Court Opinion

ID: 9803544
Source: CourtListenerOpinion
Date Created: 2023-08-31 15:44:30.286714+00
Date Added: 2024-06-11T10:03:15.875934
License: Public Domain

VAIDIK, Judge,
concurring in result.
I concur with the majority opinion in whole, including that the Certification asserting the accuracy of the breath-testing device is non-testimonial and therefore the trial court did not violate Jones’s confrontation rights by admitting it into evidence.
I wrote the opinion in Ramirez v. State, 928 N.E.2d 214 (Ind.Ct.App.2010), which was decided before Williams v. Illinois, — U.S. —, 132 S.Ct. 2221, 183 L.Ed.2d 89 (2012). I agree with the majority that the Supreme Court’s later decision in Williams would not affirm the third rationale articulated in Ramirez. However, I disagree with the majority’s refraining of *434that third rationale in light of Williams. Instead of finding that the certificates of inspection are “prepared for purposes of criminal litigation, ... [but] are not prepared in anticipation of litigation in any particular case or with respect to implicating any specific defendant,” id. at 218, the majority would find that the “primary purpose [of the certificates of inspection] is to ensure that certain breath test equipment is in good operating condition in compliance with Ind.Code § 9-30-6-5.” Op. p. 428. I respectfully disagree with this. I still believe that these certificates of inspection are generally “prepared for purposes of criminal litigation.” Therefore, in light of the Supreme Court’s decision in Williams, I would simply eliminate the third rationale articulated in Ramirez.

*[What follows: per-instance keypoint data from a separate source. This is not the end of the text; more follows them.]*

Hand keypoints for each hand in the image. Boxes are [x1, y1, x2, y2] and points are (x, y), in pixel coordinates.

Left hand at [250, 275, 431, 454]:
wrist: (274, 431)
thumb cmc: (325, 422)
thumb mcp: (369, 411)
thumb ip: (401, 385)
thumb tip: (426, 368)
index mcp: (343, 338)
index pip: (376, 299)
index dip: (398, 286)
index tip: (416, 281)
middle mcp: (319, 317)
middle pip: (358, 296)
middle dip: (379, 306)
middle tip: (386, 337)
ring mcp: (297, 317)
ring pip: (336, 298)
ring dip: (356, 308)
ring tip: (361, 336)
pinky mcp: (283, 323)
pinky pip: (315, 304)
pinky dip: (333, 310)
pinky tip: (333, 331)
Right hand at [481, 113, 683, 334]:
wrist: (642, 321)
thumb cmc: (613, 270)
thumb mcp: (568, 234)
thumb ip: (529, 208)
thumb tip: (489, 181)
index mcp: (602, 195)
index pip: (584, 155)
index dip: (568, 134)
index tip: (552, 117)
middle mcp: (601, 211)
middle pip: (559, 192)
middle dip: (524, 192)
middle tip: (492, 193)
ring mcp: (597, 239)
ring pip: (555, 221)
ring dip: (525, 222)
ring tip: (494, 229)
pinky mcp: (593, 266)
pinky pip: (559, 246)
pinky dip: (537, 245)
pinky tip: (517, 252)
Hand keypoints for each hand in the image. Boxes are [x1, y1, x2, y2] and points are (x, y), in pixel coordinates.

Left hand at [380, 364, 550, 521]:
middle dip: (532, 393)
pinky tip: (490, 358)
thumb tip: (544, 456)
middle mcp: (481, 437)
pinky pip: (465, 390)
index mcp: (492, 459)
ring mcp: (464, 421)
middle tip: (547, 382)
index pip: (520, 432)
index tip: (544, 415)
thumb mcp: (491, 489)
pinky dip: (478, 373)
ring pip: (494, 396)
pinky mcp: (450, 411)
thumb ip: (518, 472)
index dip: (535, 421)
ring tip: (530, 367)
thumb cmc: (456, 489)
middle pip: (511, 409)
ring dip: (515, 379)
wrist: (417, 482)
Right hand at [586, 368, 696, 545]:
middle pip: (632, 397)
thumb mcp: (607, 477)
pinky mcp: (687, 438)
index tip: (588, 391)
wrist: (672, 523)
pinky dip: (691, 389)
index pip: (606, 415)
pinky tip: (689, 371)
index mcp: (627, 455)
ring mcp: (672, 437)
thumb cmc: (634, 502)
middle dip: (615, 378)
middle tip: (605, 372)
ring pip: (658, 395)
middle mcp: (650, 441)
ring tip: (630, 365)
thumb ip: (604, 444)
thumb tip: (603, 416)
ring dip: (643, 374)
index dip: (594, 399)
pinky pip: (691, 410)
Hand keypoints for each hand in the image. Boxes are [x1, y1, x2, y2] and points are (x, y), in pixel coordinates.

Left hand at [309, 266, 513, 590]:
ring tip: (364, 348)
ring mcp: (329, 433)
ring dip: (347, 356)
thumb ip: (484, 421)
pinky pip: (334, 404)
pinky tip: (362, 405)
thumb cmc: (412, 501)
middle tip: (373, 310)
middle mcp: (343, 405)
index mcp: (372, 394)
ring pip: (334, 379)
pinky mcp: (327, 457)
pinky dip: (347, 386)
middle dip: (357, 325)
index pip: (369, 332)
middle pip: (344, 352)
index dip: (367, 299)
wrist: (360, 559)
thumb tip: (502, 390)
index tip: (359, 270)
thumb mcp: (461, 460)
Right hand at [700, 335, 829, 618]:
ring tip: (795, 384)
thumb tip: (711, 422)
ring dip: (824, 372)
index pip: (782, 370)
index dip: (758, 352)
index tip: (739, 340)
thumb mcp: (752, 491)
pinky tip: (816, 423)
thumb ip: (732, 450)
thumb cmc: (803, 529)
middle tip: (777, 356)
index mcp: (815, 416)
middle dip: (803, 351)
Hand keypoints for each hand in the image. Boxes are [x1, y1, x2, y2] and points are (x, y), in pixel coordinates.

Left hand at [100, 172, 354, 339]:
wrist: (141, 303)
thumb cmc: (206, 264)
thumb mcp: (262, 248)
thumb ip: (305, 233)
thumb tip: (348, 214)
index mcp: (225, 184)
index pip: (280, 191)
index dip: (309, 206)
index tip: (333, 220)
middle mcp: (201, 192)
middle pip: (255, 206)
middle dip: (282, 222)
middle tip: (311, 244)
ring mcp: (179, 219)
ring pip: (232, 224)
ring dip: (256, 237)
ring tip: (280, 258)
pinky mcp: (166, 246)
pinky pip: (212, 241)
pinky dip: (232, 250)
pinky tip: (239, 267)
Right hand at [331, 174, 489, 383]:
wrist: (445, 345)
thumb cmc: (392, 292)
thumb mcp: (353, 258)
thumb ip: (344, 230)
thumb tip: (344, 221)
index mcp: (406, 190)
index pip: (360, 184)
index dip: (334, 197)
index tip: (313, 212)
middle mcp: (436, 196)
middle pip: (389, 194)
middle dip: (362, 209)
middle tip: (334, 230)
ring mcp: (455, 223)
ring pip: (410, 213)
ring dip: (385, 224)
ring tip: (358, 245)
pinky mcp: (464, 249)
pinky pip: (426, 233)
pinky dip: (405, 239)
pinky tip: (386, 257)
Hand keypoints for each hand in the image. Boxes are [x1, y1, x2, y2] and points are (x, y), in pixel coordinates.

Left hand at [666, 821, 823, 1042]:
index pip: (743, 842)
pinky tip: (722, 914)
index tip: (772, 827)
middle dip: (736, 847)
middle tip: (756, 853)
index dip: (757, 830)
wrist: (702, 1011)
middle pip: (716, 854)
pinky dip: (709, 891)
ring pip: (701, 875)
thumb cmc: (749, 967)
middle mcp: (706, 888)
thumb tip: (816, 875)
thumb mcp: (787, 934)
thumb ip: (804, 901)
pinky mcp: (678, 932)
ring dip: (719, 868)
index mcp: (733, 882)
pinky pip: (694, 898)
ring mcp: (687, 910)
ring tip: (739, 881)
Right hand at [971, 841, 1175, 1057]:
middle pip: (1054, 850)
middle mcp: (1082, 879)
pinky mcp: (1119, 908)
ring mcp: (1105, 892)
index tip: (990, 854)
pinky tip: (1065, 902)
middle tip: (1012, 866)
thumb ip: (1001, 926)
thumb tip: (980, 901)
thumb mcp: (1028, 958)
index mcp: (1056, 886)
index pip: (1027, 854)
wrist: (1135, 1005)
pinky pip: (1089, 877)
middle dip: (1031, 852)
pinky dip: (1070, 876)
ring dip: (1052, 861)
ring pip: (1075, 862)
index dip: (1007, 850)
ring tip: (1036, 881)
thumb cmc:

Despite this difference, I still agree with the majority that the Certification is non-testimonial and therefore not subject to confrontation under Crawford v. Washington, 541 U.S. 36, 68-69, 124 S.Ct. 1354, 158 L.Ed.2d 177 (2004). Following the first two rationales set forth in Ramirez, the certificate of inspection was “not prepared at a judicial proceeding or during police interrogation,” and was not a “sworn affidavit ] and do[es] not contain formalized testimonial materials.” Ramirez, 928 N.E.2d at 217-18. Instead, the certificate was prepared at the direction of the Indiana University School of Medicine Department of Pharmacology and Toxicology and in accordance with its approved procedures. The certificate also was not a sworn affidavit and only contained the results of a machine-calibration test. Unlike forensic analysis of an unknown substance, like that at issue in Melendez-Diaz v. Massachusetts, 557 U.S. 305, 308, 129 S.Ct. 2527, 174 L.Ed.2d 314 (2009), the machine-calibration test in question in this case required no human interpretation or analysis to either run the test or obtain results, making it void of any testimonial material on which a witness would need to be cross-examined.
I therefore agree with the majority that the Certification is non-testimonial and the trial court did not violate Jones’s confrontation rights by admitting it into evidence.